Mikron è poi recidiva poiché già pochi mesi fa aveva già soppresso altri 25 posti di lavoro, sempre ad Agno, e questo dopo aver ricorso al lavoro ridotto, scaricando quindi i costi su lavoratori e Stato.

Il caso Mikron illustra bene quale sia la logica padronale che, purtroppo sempre più, vedremo manifestarsi nei prossimi mesi. Una logica costruita sulla costante e sempre maggiore valorizzazione del capitale: cioè producendo profitti e redistribuendoli agli azionisti. È quanto è avvenuto negli ultimi anni ed è quanto l’azienda intende fare anche nei prossimi anni: da qui la decisione di distruggere capitale (in questo caso “capitale umano”) per permettere che eventuali minori profitti possano comunque mantenere, o addirittura aumentare, il tasso di redditività del capitale. È questa la logica che le aziende metteranno in campo per rispondere e risolvere la crisi. In questo senso, come abbiamo spesso ripetuto, i licenziamenti di centinaia di persone non sono, per l’azienda, un problema, ma la soluzione del problema di redditività con il quale si trova confrontata.

D’altronde Mikron viene da anni di grandi successi. Basti ricordare, ad esempio, che nel 2018 l’utile netto per collaboratore è passato dai 784 FR. a 8’584 FR.: una progressione eccezionale. Per gli azionisti (tra i quali spicca, con il 46% la holding del gruppo Amman) tra dividendi e riacquisto di azioni hanno ricevuto qualcosa come 5 miliardi di franchi, quattro volte più di quanto avevano ricevuto nel 2017.

Ma anche il 2019 per il gruppo Mikron, malgrado i segni manifesti, nel secondo semestre, di una crisi della congiuntura a livello internazionale, è stato un anno complessivamente positivo. Certo non eccezionale come il 2018, ma certamente positivo. Infatti, già lo scorso 23 gennaio l’azienda, comunicava che nel 2019 il fatturato complessivo è comunque aumentato del 4,1% e che, alla fine, l’utile aziendale del Gruppo Mikron ammonta a 8,8 milioni di CHF (anno precedente: 12,2 milioni di CHF) ovvero a 0,54 CHF per azione (anno precedente: 0,74). E il 16 marzo 2020, in piena crisi coronavirus, il consiglio di amministrazione decideva una remunerazione complessiva di 6 cts per azione: certo meno dei 20 cts dello scorso anno, ma comunque segno di un risultato più che positivo. Alla fine il buon senso (o la preoccupazione di difendere la propria immagine visto che si pensava già di annunciare i licenziamenti) il 9 aprile 2020 il Consiglio di amministrazione decideva di rinunciare alla distribuzione del dividendo, decisione poi confermata dall’assemblea degli azionisti del 16 aprile. In questo modo la famiglia dell’ex consigliere federale Schneider Amman, che come detto controlla il gruppo con oltre il 40% del capitale azionario, potrà raccontare che anche lei ha deciso di fare sacrifici: e che, per il bene della continuità dell’azienda, si richiede il sacrificio di 110 posti di lavoro.
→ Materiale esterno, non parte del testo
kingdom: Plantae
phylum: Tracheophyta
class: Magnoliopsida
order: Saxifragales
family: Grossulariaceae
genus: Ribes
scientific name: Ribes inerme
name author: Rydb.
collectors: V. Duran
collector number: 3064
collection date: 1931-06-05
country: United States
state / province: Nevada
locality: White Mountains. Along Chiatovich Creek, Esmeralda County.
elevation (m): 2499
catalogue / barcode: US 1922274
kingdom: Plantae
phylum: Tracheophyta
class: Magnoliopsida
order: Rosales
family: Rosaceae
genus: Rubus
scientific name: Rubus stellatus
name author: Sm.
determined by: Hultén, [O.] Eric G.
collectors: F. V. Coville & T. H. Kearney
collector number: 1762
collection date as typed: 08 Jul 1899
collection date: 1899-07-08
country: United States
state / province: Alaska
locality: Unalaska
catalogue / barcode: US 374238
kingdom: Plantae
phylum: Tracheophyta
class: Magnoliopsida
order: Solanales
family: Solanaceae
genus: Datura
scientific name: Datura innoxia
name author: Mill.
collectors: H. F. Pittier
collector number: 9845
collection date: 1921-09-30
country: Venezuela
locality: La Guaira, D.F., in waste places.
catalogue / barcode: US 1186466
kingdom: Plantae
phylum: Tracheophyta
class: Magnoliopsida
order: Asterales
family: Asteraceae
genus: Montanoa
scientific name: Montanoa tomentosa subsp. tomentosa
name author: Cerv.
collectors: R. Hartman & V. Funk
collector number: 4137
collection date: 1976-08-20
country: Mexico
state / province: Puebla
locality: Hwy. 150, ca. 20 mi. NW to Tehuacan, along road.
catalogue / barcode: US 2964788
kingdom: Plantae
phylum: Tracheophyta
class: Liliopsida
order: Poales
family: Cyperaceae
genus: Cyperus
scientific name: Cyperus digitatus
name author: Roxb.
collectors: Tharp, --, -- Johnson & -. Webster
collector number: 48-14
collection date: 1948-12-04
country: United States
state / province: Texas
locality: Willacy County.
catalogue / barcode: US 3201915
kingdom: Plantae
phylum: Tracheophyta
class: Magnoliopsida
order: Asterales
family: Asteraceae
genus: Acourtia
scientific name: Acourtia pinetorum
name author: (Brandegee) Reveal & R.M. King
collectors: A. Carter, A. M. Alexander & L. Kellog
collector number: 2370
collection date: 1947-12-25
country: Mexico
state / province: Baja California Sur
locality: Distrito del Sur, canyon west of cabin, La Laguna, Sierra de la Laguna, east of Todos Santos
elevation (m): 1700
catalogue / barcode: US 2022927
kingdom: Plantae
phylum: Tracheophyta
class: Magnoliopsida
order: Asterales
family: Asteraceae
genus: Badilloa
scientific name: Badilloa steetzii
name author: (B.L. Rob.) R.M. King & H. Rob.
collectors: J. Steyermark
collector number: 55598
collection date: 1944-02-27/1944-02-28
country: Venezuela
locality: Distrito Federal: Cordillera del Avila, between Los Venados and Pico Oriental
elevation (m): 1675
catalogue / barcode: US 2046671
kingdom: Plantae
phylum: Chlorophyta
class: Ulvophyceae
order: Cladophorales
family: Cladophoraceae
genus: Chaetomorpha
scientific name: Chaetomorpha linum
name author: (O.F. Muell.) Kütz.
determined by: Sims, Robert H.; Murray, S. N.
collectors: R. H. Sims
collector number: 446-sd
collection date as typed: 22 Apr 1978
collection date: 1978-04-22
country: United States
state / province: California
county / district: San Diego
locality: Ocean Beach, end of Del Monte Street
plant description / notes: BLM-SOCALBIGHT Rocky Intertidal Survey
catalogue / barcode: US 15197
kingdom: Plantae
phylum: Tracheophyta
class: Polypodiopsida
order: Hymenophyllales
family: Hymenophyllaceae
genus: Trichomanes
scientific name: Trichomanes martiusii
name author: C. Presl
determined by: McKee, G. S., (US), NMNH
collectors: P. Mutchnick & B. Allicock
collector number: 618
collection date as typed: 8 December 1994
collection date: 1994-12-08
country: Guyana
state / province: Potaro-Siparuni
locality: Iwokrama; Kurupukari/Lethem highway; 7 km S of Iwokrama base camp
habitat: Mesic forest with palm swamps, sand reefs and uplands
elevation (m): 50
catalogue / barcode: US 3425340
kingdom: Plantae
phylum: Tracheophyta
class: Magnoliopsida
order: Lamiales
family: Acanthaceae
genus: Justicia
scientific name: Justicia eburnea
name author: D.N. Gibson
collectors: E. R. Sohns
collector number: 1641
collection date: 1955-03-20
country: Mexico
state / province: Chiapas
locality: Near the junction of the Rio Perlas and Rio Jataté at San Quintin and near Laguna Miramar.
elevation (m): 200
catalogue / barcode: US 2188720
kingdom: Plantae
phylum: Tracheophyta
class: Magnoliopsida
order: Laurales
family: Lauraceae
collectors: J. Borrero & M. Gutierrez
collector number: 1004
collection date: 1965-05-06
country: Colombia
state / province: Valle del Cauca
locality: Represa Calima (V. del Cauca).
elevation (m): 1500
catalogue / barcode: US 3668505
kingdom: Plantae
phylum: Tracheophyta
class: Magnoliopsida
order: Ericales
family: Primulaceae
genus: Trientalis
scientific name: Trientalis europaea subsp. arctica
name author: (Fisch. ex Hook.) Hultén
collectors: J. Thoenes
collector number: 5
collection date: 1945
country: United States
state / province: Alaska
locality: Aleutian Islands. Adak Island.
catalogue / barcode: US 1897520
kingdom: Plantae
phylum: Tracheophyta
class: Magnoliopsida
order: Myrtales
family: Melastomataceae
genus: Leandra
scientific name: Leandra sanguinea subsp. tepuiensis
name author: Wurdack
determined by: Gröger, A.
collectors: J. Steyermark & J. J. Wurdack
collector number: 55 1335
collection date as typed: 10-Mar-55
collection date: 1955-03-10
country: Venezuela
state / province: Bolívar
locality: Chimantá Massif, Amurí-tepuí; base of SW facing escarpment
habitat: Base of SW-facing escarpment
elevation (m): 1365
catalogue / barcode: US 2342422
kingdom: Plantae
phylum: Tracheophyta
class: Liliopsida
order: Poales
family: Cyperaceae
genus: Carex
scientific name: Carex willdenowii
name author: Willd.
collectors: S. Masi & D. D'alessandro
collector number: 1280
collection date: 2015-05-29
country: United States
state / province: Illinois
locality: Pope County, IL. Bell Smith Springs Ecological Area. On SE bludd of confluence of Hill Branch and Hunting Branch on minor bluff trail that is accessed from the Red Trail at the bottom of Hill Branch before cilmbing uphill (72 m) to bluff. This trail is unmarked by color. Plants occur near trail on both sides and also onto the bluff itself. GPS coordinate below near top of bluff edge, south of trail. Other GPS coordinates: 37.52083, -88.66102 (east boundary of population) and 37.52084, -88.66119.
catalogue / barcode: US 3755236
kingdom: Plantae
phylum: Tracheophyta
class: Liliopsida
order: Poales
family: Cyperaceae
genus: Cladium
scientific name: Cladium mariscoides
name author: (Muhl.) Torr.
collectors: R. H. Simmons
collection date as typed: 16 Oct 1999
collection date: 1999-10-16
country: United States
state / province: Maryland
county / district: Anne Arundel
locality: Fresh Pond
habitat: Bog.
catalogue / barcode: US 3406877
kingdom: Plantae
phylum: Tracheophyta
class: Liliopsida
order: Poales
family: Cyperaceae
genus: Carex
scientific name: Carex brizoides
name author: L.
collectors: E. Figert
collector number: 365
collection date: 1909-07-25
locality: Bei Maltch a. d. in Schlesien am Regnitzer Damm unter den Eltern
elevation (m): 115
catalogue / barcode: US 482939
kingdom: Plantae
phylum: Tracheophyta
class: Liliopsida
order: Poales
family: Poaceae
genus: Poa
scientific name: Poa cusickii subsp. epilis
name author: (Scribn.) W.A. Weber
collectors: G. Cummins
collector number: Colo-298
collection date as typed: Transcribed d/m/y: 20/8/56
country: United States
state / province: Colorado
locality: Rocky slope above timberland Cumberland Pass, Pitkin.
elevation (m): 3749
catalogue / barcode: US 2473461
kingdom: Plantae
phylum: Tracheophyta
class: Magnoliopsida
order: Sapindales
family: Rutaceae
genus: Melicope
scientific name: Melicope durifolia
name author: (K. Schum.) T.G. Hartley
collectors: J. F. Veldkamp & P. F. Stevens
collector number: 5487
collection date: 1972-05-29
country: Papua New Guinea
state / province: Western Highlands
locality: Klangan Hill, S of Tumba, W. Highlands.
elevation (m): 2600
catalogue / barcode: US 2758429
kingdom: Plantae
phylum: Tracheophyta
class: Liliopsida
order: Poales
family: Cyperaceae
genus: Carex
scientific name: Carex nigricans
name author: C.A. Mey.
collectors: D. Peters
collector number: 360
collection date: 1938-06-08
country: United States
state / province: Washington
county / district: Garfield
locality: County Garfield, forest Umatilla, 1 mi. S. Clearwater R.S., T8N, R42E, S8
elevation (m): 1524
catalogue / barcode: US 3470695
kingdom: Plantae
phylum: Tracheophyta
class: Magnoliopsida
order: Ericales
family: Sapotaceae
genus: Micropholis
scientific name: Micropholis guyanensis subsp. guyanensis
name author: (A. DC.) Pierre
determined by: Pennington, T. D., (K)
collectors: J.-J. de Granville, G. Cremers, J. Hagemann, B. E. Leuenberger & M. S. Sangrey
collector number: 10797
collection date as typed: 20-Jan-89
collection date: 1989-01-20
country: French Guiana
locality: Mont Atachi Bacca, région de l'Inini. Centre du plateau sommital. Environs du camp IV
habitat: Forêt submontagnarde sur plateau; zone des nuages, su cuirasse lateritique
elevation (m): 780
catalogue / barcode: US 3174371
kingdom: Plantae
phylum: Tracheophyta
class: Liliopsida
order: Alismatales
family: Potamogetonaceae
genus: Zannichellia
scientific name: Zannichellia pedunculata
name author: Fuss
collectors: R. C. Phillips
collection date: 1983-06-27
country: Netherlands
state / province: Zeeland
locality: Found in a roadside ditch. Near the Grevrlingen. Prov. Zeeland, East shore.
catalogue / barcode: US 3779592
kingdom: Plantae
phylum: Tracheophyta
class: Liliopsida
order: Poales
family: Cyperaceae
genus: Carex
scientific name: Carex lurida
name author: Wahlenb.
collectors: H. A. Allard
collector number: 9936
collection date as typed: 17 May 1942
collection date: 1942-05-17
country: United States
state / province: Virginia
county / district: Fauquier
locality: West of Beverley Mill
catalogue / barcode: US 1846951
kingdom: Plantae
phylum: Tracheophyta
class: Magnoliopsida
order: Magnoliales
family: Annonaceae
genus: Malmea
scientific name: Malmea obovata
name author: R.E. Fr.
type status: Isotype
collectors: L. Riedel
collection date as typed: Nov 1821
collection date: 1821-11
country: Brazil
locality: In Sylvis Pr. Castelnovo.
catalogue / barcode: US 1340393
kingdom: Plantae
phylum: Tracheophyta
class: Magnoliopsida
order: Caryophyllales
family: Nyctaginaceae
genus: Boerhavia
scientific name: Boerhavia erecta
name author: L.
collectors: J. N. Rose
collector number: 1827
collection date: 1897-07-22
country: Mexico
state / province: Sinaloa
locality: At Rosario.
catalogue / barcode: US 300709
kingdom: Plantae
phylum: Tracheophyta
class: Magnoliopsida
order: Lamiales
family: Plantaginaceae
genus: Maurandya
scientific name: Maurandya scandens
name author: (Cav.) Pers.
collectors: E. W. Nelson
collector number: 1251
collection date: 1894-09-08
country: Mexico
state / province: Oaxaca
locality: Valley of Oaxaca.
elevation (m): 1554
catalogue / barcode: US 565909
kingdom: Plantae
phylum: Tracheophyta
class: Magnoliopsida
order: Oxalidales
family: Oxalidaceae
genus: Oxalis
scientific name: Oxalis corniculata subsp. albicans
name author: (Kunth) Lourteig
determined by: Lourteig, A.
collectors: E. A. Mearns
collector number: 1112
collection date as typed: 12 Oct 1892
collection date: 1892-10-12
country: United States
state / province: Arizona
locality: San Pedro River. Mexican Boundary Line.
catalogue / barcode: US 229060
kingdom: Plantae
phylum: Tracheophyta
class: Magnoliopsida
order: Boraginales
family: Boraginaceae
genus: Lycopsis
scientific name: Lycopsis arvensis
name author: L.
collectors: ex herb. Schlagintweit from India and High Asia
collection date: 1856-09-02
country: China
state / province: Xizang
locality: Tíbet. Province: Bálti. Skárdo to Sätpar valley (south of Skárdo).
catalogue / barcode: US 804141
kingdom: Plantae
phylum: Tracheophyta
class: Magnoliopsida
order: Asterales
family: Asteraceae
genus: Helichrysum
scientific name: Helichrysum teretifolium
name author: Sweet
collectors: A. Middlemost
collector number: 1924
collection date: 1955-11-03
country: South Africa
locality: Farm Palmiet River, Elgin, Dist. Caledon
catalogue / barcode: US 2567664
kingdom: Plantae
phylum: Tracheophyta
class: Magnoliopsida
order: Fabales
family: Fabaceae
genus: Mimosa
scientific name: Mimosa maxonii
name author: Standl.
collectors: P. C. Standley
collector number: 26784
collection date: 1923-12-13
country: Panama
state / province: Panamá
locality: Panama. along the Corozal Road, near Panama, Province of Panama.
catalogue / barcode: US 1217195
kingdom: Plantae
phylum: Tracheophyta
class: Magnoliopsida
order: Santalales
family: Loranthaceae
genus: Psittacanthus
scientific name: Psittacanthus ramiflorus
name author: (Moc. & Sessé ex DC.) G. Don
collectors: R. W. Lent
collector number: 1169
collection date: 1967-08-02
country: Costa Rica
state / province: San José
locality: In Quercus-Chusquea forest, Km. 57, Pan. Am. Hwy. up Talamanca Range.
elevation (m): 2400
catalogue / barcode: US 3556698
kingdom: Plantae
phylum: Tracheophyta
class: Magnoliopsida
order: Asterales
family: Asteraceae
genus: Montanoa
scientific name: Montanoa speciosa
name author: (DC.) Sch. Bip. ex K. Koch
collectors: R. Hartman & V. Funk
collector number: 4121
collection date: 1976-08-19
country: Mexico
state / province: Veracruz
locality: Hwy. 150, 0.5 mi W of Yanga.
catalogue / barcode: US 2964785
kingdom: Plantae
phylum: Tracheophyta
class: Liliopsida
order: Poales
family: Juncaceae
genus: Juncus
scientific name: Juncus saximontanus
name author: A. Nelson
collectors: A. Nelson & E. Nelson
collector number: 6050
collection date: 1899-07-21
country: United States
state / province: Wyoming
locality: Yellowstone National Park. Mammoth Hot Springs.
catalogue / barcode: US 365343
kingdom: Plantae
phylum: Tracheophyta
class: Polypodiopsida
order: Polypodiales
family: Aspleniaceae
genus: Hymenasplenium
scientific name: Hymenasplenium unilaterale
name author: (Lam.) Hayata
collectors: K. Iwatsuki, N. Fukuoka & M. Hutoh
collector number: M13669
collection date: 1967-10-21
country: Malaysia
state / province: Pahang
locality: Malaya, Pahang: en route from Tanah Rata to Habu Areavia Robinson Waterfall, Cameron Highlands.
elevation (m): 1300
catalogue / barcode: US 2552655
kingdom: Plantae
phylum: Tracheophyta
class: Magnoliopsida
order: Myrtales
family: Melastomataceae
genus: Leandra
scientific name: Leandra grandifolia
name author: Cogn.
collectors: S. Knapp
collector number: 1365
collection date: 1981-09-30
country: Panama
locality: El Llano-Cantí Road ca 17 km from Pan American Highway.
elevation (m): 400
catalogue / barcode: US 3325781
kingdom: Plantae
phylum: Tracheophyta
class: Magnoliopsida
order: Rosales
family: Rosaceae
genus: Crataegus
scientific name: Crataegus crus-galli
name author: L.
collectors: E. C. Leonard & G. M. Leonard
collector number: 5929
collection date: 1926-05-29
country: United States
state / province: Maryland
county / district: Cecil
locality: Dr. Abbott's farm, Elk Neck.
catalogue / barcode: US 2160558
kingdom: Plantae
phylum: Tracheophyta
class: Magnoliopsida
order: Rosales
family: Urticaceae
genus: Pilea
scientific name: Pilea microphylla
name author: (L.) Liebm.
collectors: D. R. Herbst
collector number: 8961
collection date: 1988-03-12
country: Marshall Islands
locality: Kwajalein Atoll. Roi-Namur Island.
D’altronde la cosa non sorprende, visto che i quadri dirigenti dello stabilimento di Agno, punto forte del gruppo, fanno anche parte dei vertici di AITI, l’associazione padronale presieduta da Fabio Regazzi.

I comportamenti di un’azienda rappresentativa di AITI mostra quale distanza vi sia tra le ipocrite parole del presidente di AITI e i comportamenti suoi e dell’associazione che dirige (atteggiamento che abbiamo già segnalato nelle scorse settimane, quando l’azienda di Regazzi è stata una delle più pervicaci nel tentare di far lavorare a tutti i costi i propri dipendenti).

Quante Mikron ci aspettano nel dopo-pandemia? Gli orientamenti padronali ci indicano che rischiano di essere molte. È necessario quindi un intervento straordinario che impedisca tutto questo. Per questo, già all’inizio della pandemia, abbiamo rivendicato una moratoria su tutti i licenziamenti almeno fino alla fine del 2020. Che il governo usi il potere straordinario che si è arrogato per difendere questi preziosi posti di lavoro che la sete di profitto padronale rischia di mettere in discussione. Mikron deve ritirare questi licenziamenti!

Per le organizzazioni sindacali questa vicenda deve essere una chiara conferma della impossibilità di scendere a patti con il padronato, nell’ambito di improponibile e incredibili “patti di paese” che altro non sono se non la consegna dei lavoratori e dei loro destini nelle mani del padronato. E della necessità di battersi, a cominciare dalla Mikron, contro tutti i licenziamenti e i peggioramenti delle condizioni di lavoro e salariali.